Makes about 20-24 cookies
Healthier cookies that are perfect for an on-the-go breakfast, snack or after dinner treat that you’ll love! My daughter wanted to make a “valentine cookie” during a snow day so these are a slightly adapted version of a recipe I found on www.thebakermama.com. Made with such simple ingredients and they came out so good! Chewy, rich, sweet and all around delicious! My kids and their friends gobbled them up in no time! Gluten-free, dairy-free and KID APPROVED! You can view the original recipe here.
1 cup almond butter
½ cup honey
1 tsp. vanilla extract
3 cups old fashioned oats
1/3 cup ground flaxseed
2 tsp. baking soda
½ tsp. salt
1 cup dark chocolate chips
1 cup fresh raspberries
Preheat oven to 350 degrees. Line 2 baking sheets with parchment paper or a silpat baking mats.

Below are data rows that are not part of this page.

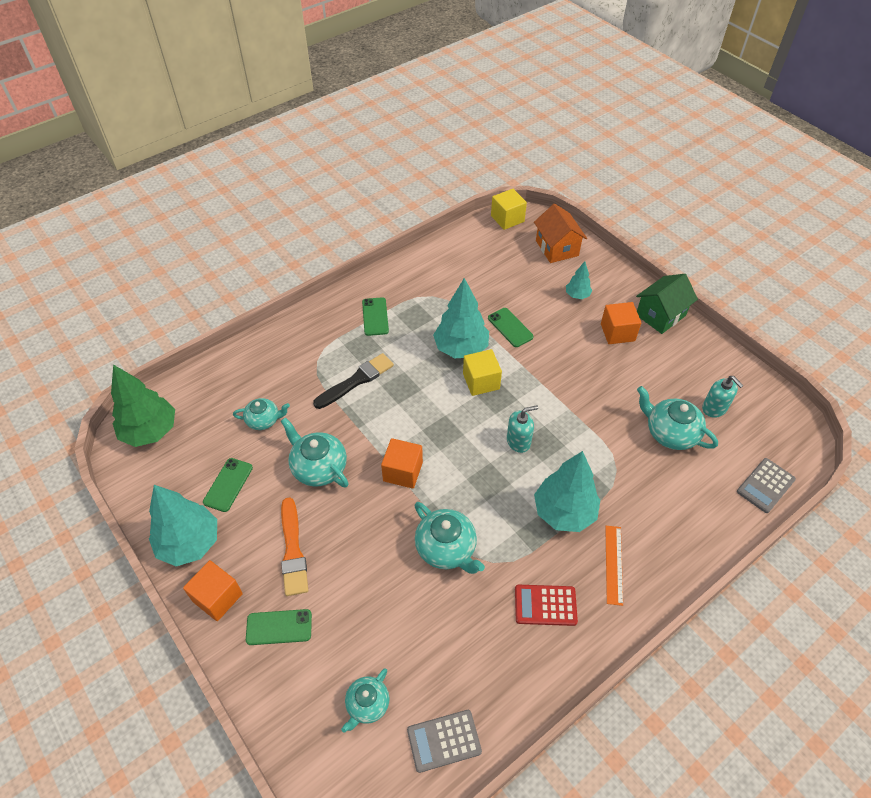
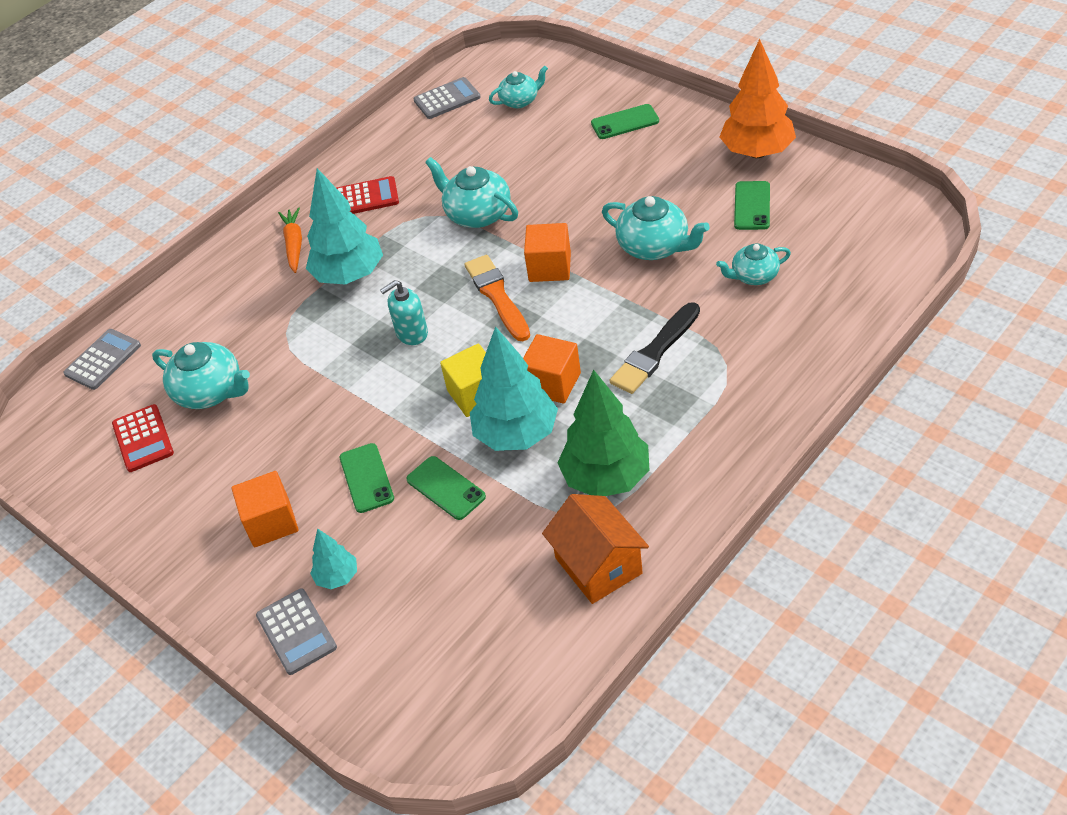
camera: 175 degrees right, 5 degrees down
green tree [111,365,175,447] -> green tree moved to [557,370,649,496]
turquoise tree [149,485,217,566] -> orange tree [720,39,796,158]
orange cube [183,560,243,621] -> orange cube moved to [523,334,581,404]
orange brush [281,497,308,596] -> orange brush moved to [464,255,530,341]
turquoise teapot [341,669,389,733] -> turquoise teapot turned 45 degrees clockwise [489,66,548,108]
green phone [362,297,389,336] -> green phone moved to [339,443,394,513]
yellow cube [491,189,527,230] -> none
orange house [534,204,587,263] -> orange house moved to [542,494,649,604]
orange ruler [605,526,623,606] -> orange carrot [278,207,302,273]
green house [636,274,698,334] -> none
turquoise soap dispenser [702,376,744,418] -> red calculator [112,404,174,472]
none -> grey calculator [256,588,337,675]

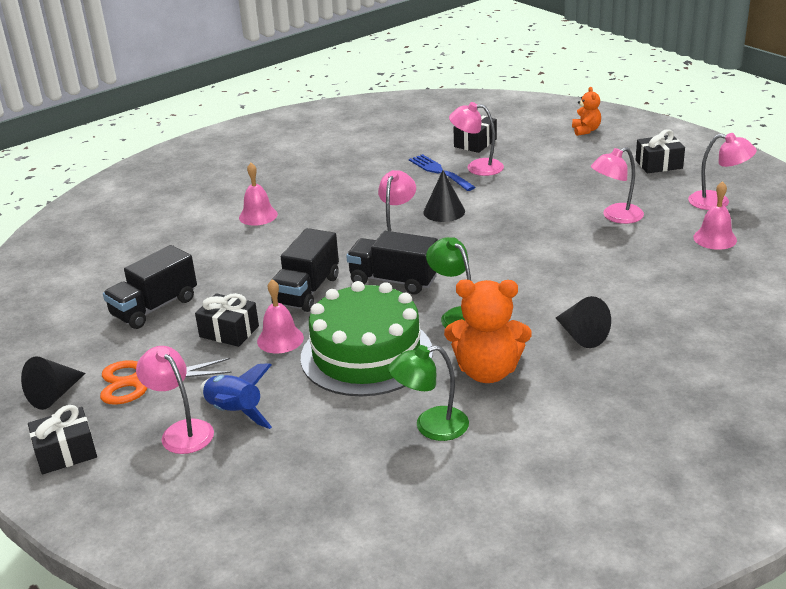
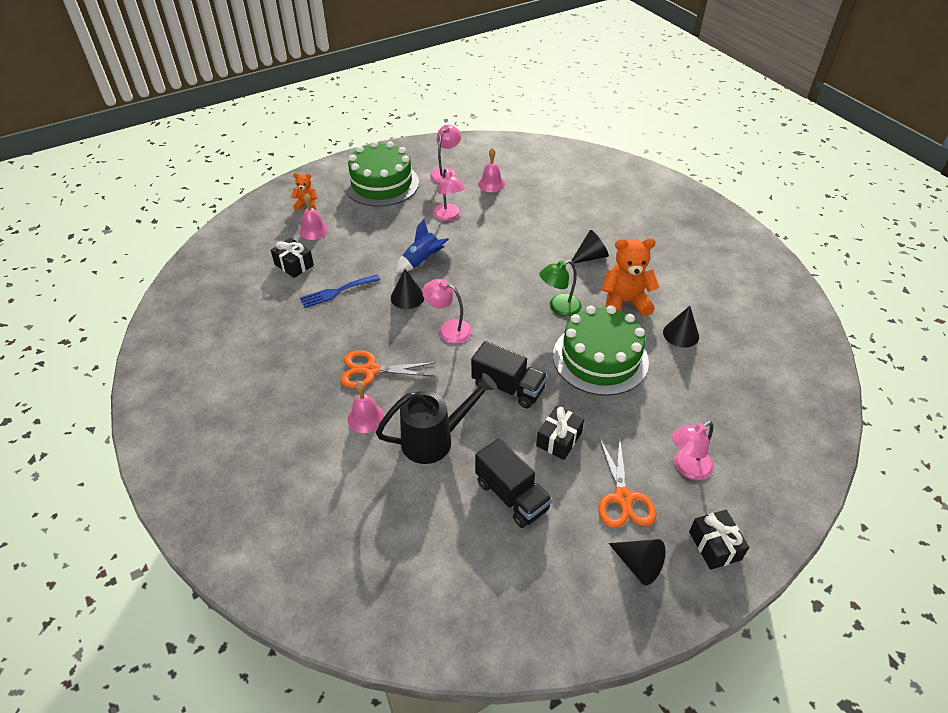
camera: 85 degrees left, 15 degrees up
blue rocket [200,363,272,429] -> blue rocket moved to [395,218,449,273]
pink bell [257,279,304,353] -> pink bell moved to [299,194,329,240]
black truck [346,231,438,295] -> none
green lamp [388,345,469,441] -> black cone [663,306,699,348]
orange teddy bear [444,279,532,383] -> orange teddy bear turned 105 degrees counterclockwise [602,238,660,316]
pink lamp [449,102,504,176] -> none
black gift [636,129,685,173] -> green cake [344,141,419,207]
none -> orange scissors [340,350,435,388]
none -> black watering can [376,373,497,464]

In a large bowl, stir together the almond butter, honey and vanilla until smooth. Then add in the oatmeal, flaxseed, baking soda, and salt. Stir mixture very well. Finally stir in the chocolate chips and the raspberries until well distributed throughout. The mixture will moisten a little from the raspberries.
Form 2 tbsp. (approximately) of dough into balls and place a few inches apart on the baking sheet. Slightly flatten each cookie with the palm of your hand.
Bake for about 15 minutes or until golden brown. Let cool for at least 15 minutes on baking sheets before transferring to wire rack or plate to cool completely.
Cookies can be stored in an airtight container at room temperature for about 4 days or in the refrigerator for up to a week.